Toepassingsvragen (1)

1. a.       Waarom hebben klanten van de groothandel het liefst zo min mogelijk

leveranciers?

b. Koopt het bedrijf waar jij werkt af en toe speciale goederen in voor één klant?

2. a.       Heb jij op je werk wel eens een bestelling van een klant opgenomen? Vond

je het moeilijk?

b. Welk voor- en nadelen heeft verkopen via vertegenwoordigers?

3. a.       Welke nadelen heeft een catalogus?

b. Wat gebeurt er als een groothandel veel seizoenproducten en producten met dagprijzen verkoopt?

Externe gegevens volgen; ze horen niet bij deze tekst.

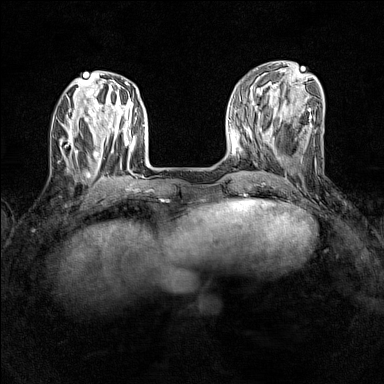
Breast MRI (dynamic contrast-enhanced), one axial slice. Position 46 of 160 along the scan axis. Dynamic contrast-enhanced series, time point 2 of 7 at this slice position (early post-contrast). 1.5 T. TE 1.8 ms, TR 5 ms. 384 × 384 image matrix, field of view 280 × 280 mm. Female patient.
Annotated regions visible in this slice (semi-automatic segmentation, software-assisted and operator-edited):
- enhancing-tissue mask used for the functional tumour volume (all voxels passing the contrast-enhancement thresholds inside the analysis volume; usually the tumour): bounding box [x1, y1, x2, y2] px = [62, 131, 90, 157]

4. a.       Op welke manier bestellen de klanten van het bedrijf waar jij werkt de

goederen?

b. Op welke manier wordt op jouw werk de computer gebruikt bij de bestellingen van afnemers?

5. a.       Welk risico loopt een bedrijf als zij geen kredietwaardigheidscontrole

toepast?

b. Waarom wordt de voorraad niet direct aangepast wanneer een klant een bestelling plaatst?

c.Over welke artikelen worden er in het bedrijf waar jij werkt de meeste vragen gesteld?

6. a.       Welke soorten orders komen in het bedrijf waar jij werkt voor?

b. Wat is een nadeel van een afroeporder?

7. a.       Waarom zijn er voor bepaalde leveringen bijzondere documenten verplicht?

b. Welke bijzondere documenten worden er op jouw werk gebruikt?

c. Kun je een aantal bijzondere documenten meebrengen naar de opleiding en bespreken met je collega’s?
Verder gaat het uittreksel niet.